§ **作業内容**:
下にある小説の感想文の続きを、最後の文のすぐ後から書いてください。

§ **元の文書**:
以下は僕が勝手にこの小説をそう感じたというだけですので、偏った感想になっていると思います。

最初の場面は弓を使っていることから旧石器時代~古墳時代あたりなのでしょうか。昇は集落にいた男に、ここは天かと尋ねます。男は、自分にとってはここが(恐らくその時代に生きる者にとっては)天だと言います。昇はそこからさらに坂を登って行き、文明がどんどん進んでいく中、各時代の集落や都市を巡っていきます。
各々の時代に生きる人々から、それぞれの宗教観、天に対する考え方、幸福とは何か、ここは天国か(天国のように感じられる環境か)尋ねていきます。
時には文明の退化を望む者たちに行き当たりながら、それぞれの時代の幸福を昇は尋ねていきます。その時代に生きる者の幸福とは何か、その時代に考える天とは何か、自分のいる場所が天だと(あるいは天国のように)思えるか。

§ **データ抜粋**:
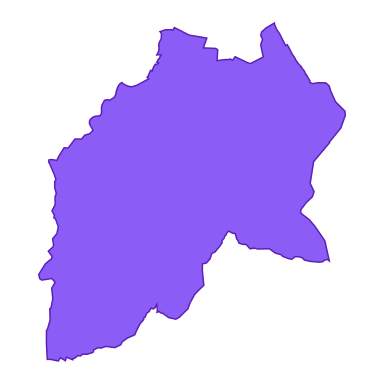 outline of Mioveni, Arges, Romania
{"feature_id": "2599482B98376414707582", "entity_name": "Mioveni", "entity_type": "district", "adm_level": 2, "iso_a3": "ROU", "parent_name": "Romania", "parent_adm1": "Arges", "projection": "mercator", "projection_center": [24.948, 44.942], "detail": "fine", "context": "isolated", "style": "filled", "palette": "violet", "viewbox_px": 384, "rotation_deg": 0, "n_neighbors": 0, "source": "geoboundaries", "source_scale": "gbopen_adm2", "svg_char_len": 3622}
<svg xmlns="http://www.w3.org/2000/svg" viewBox="0 0 384 384"><path d="M344.9,111.2L343.8,110.0L335.5,101.7L330.7,91.1L329.2,85.9L325.9,82.9L318.8,82.7L312.4,83.6L309.6,82.2L310.0,81.0L306.1,74.4L305.6,74.4L305.3,73.6L305.1,73.0L305.0,72.6L304.8,72.1L304.6,71.6L304.5,71.4L304.3,71.1L304.0,70.6L303.9,70.4L303.5,69.9L303.3,69.6L303.2,69.5L302.6,68.9L302.1,68.3L302.0,68.2L301.8,67.8L301.2,67.3L301.5,66.8L301.0,66.5L300.6,66.0L300.2,65.7L299.4,64.8L299.2,64.6L298.9,64.1L298.7,64.0L298.1,63.2L297.7,62.6L296.8,61.4L295.6,59.8L295.2,58.8L294.7,57.7L293.0,55.2L292.5,54.6L291.2,52.1L290.8,51.3L290.0,49.7L289.4,48.7L288.4,46.6L287.6,45.4L287.3,44.9L287.2,44.7L285.6,45.6L279.5,33.5L276.5,29.2L274.5,24.3L274.4,23.0L266.1,27.9L261.7,31.9L260.7,35.2L262.6,39.7L261.1,43.1L260.8,45.4L262.9,55.3L263.4,56.9L251.2,63.2L250.0,63.4L248.7,63.2L235.1,56.7L232.6,60.3L230.5,59.1L226.4,59.8L226.1,59.5L223.5,59.8L220.7,60.1L217.1,60.7L217.7,49.7L215.7,48.4L203.4,47.9L206.8,38.1L189.1,35.1L174.4,27.5L172.7,30.3L170.9,29.6L168.5,29.8L165.9,29.6L160.7,31.4L160.0,31.6L160.8,32.6L161.5,34.3L161.2,38.8L159.2,42.6L158.7,44.8L159.0,47.3L158.9,50.0L158.4,51.8L156.8,54.9L157.6,54.8L160.1,54.8L161.1,55.1L160.0,56.7L159.6,58.2L158.4,59.1L157.5,60.9L157.0,61.9L156.7,62.1L157.2,62.4L158.5,63.1L158.3,63.6L157.1,64.1L156.3,64.3L155.5,64.5L155.2,64.3L154.3,65.8L153.8,66.4L152.1,71.0L150.6,70.3L147.7,77.0L147.1,77.2L148.6,78.9L137.2,85.1L135.5,85.7L133.5,86.3L131.5,86.8L130.3,86.6L128.3,86.2L127.0,85.8L126.2,85.4L123.2,83.9L122.5,83.2L121.8,82.5L119.7,84.0L117.8,86.9L116.3,91.3L116.0,92.9L115.7,94.6L114.1,97.5L109.8,100.2L107.6,99.6L104.5,100.3L102.0,105.1L101.5,107.8L101.5,113.4L100.1,115.7L94.6,116.4L92.2,117.6L90.2,119.6L89.5,121.2L89.5,123.9L91.1,126.9L93.0,130.3L89.9,133.6L84.7,135.2L81.6,139.0L75.0,139.0L68.2,148.0L64.1,147.8L58.8,156.2L56.8,160.4L51.5,159.5L49.0,159.9L48.6,162.0L49.9,164.2L52.7,170.9L54.6,175.3L55.9,179.7L54.7,181.7L54.7,187.6L56.3,193.5L55.0,197.0L55.2,204.6L52.0,210.8L54.4,215.5L53.9,217.8L55.5,219.0L58.3,226.7L56.9,233.6L52.6,238.8L53.6,245.2L52.9,247.0L48.3,251.2L52.1,256.5L51.4,258.9L48.6,261.1L45.3,263.9L38.7,274.5L39.7,278.6L41.7,280.1L51.8,278.5L55.1,282.3L51.7,288.3L52.8,298.7L51.0,307.9L49.8,308.6L50.1,320.1L47.8,328.1L46.5,330.8L46.4,343.0L47.3,359.4L50.7,359.4L58.3,361.0L60.4,357.7L65.4,360.7L66.5,357.2L72.8,359.8L73.2,358.5L75.2,357.9L77.6,355.7L80.7,355.9L82.7,354.1L87.0,354.3L92.9,352.5L93.9,349.9L98.0,347.7L100.9,348.1L105.9,346.4L115.0,347.6L120.7,344.8L122.1,341.9L127.5,338.0L134.8,334.8L136.5,330.6L140.3,323.4L143.6,319.7L144.0,317.6L145.1,317.2L146.6,313.4L149.2,311.5L150.9,308.2L153.3,308.9L154.9,307.9L156.8,304.4L157.4,310.2L157.0,312.3L159.2,311.5L160.6,312.9L162.3,313.1L165.3,315.1L168.7,317.6L175.9,319.2L179.4,317.2L187.9,308.8L190.0,303.0L194.7,294.4L198.1,290.8L203.8,285.3L202.3,270.2L202.5,263.8L206.4,263.0L210.1,258.8L211.4,254.6L212.3,253.1L214.9,252.1L219.4,246.7L222.1,242.9L222.0,240.7L224.2,238.1L224.8,236.0L226.2,234.7L226.6,233.3L228.5,231.1L232.9,233.3L235.2,233.5L236.7,238.9L238.2,241.0L238.9,243.1L242.6,244.3L246.2,244.5L250.0,248.8L251.2,248.7L252.4,248.3L255.3,248.3L257.8,249.0L269.4,248.8L275.1,253.0L281.1,254.7L282.8,256.4L289.2,258.8L291.9,259.2L295.3,256.6L299.7,256.9L302.7,258.1L304.4,260.1L310.4,261.4L319.6,262.2L323.0,261.6L324.2,260.3L327.2,259.4L329.3,260.9L324.8,240.7L315.1,226.6L309.5,219.9L300.9,213.2L300.7,209.9L306.3,202.5L312.3,196.9L314.1,191.7L310.2,183.4L313.6,161.7L315.0,160.0L329.4,142.9L329.1,142.5L340.9,127.9L345.3,115.3L345.2,113.7L345.0,112.1L344.9,111.2Z" fill="#8b5cf6" stroke="#5b21b6" stroke-width="1.5"/></svg>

§ **出力結果**:
読者から見れば歪んだ幸福の形をも、昇は時代の坂を上るという形で見つめていきます。
人類が生きてきた歴史を坂と喩え、そこを登っていくという発想、そしてそれぞれの時代に生きる人の幸福を天と結びつける発想はとても面白かったです。何と言うのでしょう、各々の時代の宗教観や幸福に対する考え方を、昇が見ていくという発想が面白かったです。そして昇が幸福とは何かを考える。『天』という存在が最適化された幸福を個々人に与えてもいいのではないかと。しかし、それぞれの天に対する考え方、幸福に関する考え方が、いささか型どおりになってしまっているのが惜しく感じられました。
そしてニノボルというキャラクターが、言葉遊びというより、どうしてもお題を回収するためだけに現れた存在のように思え、強引さのようなものを感じてしまいました。

しかし、やはり世界観の作り方、ちょっとした皮肉のような表現の仕方が茶屋さんらしくて、とても面白かったです。ブラックユーモアのような、良いショートショートだと思いました!
 
 作者の意図しない変な読み方をしてしまっていたら申し訳ないです…!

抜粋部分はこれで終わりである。